**Supplied passage**.

┌──

To their credit, export taxes are not WTO-incompatible and so there was no need for the EU to insist on them for the EPA to comply with GATT Art. XXIV. Nevertheless, export taxes are trade-restricting and constitute a “beggar-thy-neighbour” policy. Perhaps for this reason, it has become fashionable for modern free trade agreements (FTAs) to include provisions on export taxes. The SADC Protocol on Trade includes a similar clause. Art. 5 of the Protocol states: “Member States shall not apply any export duties on goods for export to other Member States.” What is more, the Protocol does not admit any of the exceptional circumstances allowed in either the SADC or the EAC draft negotiating text.

Do export taxes work?
It appears that the African negotiators’ position on export taxes is influenced more by emotions than by economics. There is generally a dearth of evidence on the effectiveness of export taxes as a tool of industrial development. A notable exception is Piermartini (2004). Even then, the evidence is largely anecdotal and is limited to a few sectors and countries, none of which African. On the other hand, there are claims about export taxes triggering local processing activities in a few African countries, such as Uganda where an export duty on raw hides led to the development of local tanneries and leather products, and Namibia, where export taxes on beef encouraged a slaughtering and meat processing industry to emerge. While these claims need to be verified, recent evidence from Tanzania suggests that a 20 percent export levy on raw cashew nuts, which was subsequently raised to 40 percent and then to 90 percent, failed to encourage local processing of cashew nuts. This is because the profit margin on processed cashew was smaller than that on raw cashew even after paying the export levy, and the country’s inability to control borders led to large amounts of cashew nuts being smuggled out, and little revenue, if any, being pocketed by the government. For similar reasons, a 90 percent export duty on raw hides and skin has failed to catalyse development of leather processing activities.

└──

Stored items
┌──

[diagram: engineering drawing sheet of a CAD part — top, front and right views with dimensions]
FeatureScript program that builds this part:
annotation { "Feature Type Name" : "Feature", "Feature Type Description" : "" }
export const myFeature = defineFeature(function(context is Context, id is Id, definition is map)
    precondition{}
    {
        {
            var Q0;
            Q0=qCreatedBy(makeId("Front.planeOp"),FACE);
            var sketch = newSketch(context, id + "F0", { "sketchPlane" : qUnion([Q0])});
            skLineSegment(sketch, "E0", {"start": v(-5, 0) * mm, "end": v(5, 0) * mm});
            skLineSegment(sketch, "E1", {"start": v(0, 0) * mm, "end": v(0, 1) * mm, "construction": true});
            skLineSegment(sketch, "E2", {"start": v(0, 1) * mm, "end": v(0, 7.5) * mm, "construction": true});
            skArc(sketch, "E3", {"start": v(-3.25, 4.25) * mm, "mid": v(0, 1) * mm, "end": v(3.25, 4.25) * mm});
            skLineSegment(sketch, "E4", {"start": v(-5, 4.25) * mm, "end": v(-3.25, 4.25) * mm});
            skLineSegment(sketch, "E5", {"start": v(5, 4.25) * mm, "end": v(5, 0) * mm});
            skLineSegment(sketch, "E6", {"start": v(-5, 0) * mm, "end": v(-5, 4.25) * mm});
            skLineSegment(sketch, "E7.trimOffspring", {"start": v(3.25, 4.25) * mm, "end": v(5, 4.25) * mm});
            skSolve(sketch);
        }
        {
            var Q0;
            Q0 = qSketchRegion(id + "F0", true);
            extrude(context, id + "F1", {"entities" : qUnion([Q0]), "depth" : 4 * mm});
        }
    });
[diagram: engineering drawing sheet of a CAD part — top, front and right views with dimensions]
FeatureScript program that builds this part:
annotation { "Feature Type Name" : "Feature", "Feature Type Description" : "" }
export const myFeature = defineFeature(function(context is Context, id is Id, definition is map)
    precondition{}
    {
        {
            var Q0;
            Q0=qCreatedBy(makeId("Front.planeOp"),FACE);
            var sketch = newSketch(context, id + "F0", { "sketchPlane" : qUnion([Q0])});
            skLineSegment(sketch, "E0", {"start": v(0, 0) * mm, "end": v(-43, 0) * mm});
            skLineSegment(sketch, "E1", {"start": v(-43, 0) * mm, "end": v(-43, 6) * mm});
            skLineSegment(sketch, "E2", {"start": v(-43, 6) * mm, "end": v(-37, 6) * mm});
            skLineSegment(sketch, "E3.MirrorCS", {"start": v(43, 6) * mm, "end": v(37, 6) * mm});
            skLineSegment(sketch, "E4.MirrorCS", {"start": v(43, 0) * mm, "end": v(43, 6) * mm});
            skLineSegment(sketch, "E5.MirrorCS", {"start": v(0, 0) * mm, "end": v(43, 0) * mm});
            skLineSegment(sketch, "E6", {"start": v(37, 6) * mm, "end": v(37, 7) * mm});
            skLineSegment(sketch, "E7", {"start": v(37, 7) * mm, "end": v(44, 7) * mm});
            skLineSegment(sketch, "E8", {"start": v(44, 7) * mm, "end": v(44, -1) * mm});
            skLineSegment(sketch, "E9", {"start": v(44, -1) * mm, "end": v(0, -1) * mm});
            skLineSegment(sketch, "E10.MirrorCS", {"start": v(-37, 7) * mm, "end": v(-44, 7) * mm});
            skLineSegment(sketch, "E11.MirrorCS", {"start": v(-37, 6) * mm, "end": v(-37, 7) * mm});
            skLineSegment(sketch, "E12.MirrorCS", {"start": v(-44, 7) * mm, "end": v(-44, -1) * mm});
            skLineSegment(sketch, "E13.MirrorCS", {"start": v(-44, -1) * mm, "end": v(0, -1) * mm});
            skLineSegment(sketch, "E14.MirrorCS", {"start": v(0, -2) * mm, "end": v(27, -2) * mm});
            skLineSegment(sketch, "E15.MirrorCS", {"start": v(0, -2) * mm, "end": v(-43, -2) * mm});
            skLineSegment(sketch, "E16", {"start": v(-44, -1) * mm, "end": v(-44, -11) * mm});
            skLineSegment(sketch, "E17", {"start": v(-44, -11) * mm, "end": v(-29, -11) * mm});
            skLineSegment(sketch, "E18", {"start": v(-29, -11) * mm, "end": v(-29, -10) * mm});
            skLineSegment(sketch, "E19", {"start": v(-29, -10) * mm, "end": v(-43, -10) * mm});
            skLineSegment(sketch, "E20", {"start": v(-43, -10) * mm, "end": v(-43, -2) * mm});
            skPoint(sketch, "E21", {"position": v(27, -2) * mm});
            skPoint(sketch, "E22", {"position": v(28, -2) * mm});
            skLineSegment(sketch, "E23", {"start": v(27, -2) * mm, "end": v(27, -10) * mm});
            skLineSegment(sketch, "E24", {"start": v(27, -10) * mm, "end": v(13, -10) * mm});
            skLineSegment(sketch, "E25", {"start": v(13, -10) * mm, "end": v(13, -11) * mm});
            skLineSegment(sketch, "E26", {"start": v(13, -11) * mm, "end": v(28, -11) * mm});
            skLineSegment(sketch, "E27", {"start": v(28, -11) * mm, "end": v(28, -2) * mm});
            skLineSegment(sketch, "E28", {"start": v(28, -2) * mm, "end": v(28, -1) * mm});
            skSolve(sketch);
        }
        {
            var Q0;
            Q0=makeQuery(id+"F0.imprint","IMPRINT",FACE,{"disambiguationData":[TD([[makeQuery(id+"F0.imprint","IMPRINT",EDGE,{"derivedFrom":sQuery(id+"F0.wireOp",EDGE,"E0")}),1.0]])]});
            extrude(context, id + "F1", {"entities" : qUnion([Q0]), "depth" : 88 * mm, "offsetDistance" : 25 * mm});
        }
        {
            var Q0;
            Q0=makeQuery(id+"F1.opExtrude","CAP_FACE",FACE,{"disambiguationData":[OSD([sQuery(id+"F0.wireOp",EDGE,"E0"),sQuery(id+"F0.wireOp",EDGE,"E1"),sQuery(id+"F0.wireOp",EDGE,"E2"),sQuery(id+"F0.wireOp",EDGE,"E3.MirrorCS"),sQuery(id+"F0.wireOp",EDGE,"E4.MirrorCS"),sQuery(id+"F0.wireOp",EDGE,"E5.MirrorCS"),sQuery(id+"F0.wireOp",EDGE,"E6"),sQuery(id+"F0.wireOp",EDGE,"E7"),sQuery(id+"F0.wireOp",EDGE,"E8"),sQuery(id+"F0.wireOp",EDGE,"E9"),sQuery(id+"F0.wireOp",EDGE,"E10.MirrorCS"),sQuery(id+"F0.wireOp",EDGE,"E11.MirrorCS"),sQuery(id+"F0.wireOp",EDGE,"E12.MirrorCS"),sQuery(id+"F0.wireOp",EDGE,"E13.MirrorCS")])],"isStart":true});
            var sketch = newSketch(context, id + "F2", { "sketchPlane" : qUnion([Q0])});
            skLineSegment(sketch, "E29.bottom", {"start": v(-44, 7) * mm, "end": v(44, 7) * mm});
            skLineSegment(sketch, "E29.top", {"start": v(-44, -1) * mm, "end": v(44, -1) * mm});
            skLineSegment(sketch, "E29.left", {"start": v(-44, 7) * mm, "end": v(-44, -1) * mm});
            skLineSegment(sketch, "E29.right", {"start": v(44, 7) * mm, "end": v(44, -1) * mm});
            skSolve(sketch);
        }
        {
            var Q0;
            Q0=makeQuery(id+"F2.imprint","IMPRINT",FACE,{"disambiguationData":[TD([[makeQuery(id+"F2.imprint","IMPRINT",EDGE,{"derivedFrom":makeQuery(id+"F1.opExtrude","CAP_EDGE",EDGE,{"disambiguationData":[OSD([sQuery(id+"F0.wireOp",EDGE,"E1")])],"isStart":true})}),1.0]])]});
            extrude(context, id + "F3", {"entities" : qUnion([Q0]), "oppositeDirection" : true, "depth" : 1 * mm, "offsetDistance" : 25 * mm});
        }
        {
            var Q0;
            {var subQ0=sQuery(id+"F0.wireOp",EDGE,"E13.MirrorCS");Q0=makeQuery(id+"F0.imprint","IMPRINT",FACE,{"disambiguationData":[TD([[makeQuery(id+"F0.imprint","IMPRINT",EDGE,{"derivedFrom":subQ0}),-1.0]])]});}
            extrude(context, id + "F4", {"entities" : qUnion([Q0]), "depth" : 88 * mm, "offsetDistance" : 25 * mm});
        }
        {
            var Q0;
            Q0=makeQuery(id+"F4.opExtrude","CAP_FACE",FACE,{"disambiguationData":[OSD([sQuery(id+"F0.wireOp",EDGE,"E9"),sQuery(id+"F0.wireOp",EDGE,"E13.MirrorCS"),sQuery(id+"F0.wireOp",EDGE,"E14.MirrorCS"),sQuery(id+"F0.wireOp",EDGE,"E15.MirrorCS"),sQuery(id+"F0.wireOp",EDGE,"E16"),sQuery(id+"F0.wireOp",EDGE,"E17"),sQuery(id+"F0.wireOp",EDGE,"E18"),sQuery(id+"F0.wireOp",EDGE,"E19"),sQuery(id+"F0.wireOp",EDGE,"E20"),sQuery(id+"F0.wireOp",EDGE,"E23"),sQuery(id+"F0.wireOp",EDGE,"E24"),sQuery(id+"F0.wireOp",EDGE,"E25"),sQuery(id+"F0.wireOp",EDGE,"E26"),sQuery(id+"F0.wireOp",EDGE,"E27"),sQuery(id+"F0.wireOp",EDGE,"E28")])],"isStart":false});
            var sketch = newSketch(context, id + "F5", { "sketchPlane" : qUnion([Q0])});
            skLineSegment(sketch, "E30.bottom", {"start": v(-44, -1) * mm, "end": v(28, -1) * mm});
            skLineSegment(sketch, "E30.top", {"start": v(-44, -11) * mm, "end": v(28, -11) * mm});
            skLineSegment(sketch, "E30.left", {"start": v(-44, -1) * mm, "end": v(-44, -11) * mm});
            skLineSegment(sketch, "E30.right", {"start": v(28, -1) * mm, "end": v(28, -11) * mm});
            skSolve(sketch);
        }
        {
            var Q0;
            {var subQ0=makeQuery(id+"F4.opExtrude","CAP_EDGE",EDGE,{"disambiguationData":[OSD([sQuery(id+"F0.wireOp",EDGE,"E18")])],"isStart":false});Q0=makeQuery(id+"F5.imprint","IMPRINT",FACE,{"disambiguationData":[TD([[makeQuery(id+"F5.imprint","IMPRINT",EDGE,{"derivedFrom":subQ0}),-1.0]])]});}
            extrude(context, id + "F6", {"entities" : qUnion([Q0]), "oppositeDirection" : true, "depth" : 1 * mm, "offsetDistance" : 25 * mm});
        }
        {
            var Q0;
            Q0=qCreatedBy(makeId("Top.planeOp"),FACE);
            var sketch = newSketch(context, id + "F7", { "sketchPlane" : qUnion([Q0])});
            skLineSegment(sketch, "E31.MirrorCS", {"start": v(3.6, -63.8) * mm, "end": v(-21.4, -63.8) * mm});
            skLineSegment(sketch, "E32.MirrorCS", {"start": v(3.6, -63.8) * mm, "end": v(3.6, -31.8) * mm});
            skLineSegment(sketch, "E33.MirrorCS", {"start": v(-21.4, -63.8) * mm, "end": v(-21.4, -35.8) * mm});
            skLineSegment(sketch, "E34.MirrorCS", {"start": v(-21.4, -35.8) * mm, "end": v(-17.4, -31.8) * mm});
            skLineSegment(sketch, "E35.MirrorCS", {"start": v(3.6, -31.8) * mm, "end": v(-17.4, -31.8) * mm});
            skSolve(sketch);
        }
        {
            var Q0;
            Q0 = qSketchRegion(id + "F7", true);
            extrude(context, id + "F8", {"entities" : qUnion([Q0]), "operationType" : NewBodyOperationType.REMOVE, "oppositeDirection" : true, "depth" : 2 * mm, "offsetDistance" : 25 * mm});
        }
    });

└──

**Required tasks**.
• A. According to the passage on export taxes, why did Tanzania's levy on raw cashew nuts fail to encourage local processing? Answer in one to three sentences.
• B. Shorten the paragraph beginning "To their credit, export taxes" from the passage on export taxes, keeping its main facts.
• C. Carry the passage on export taxes forward from its last sentence.

**Exercise answers**.
• A. Even after the levy was paid, raw cashew still earned a bigger profit margin than processed cashew. The country also could not control its borders, so large amounts of cashew nuts were smuggled out and the government collected little revenue, if any.

• B. Export taxes are not WTO-incompatible, so the EU did not need to insist on them for the EPA to comply with GATT Art. XXIV. Still, they restrict trade and are a "beggar-thy-neighbour" policy, which may be why modern FTAs now often include provisions on them. Art. 5 of the SADC Protocol on Trade bars Member States from applying export duties on goods exported to other Member States. Unlike the SADC and EAC draft negotiating texts, the Protocol allows no exceptional circumstances.

• C.
The fact remains that export taxes alone cannot catalyse industrial activity. The latter presumes the existence of local knowledge, technology and processing capacity that the export tax incentivizes producers to plough back into operation. An export tax itself cannot lead to the development of productive capacity – within a reasonable period of time – where it does not exist. On the other hand, if the preconditions for industrial activity exist, export taxes may be redundant. It is well known that the low level of industrialization in Africa is generally the result of a poor business environment, high costs of production, and low skills development (Page, 2012). It is difficult to argue how export taxes could improve any of these fundamentals.

It is therefore high time that African negotiators get real on the issue of export taxes, and let their emotional attachment to something that hardly seems to have worked to give way to concrete development opportunities. All trade agreements involve a degree of national sacrifice, which countries make in the expectation of larger benefits in the future. Giving up on the use of export taxes is a small sacrifice with a great promise.

The way forward
Export taxes are by far the most contentious issue in the EPA negotiations. One way to progress on this question is for the EU to make proposals in other areas that can achieve broadly the same objectives as those claimed of export taxes. For example, if the objective is really to encourage local processing of raw materials, the EU can commit to an enhanced development chapter that provides greater amounts of Aid for Trade and technical assistance to help EAC/SADC countries build their productive capacity.

Another option – a more technical one – is to clarify the text on export taxes. For example, “limited number of products” and “limited period of time” need to defined, and the EPA Council’s decision-making process explained. It is crucial to assure member-states of both blocs that this process will be fair and inclusive. It should also be possible for the EU to extend the allowable “exceptional circumstances” to include revenue-raising and the protection of the environment as additional reasons for imposing export duties, as in the SADC EPA draft text.

Author: Vinaye Ancharaz - Senior Development Economist at ICTSD.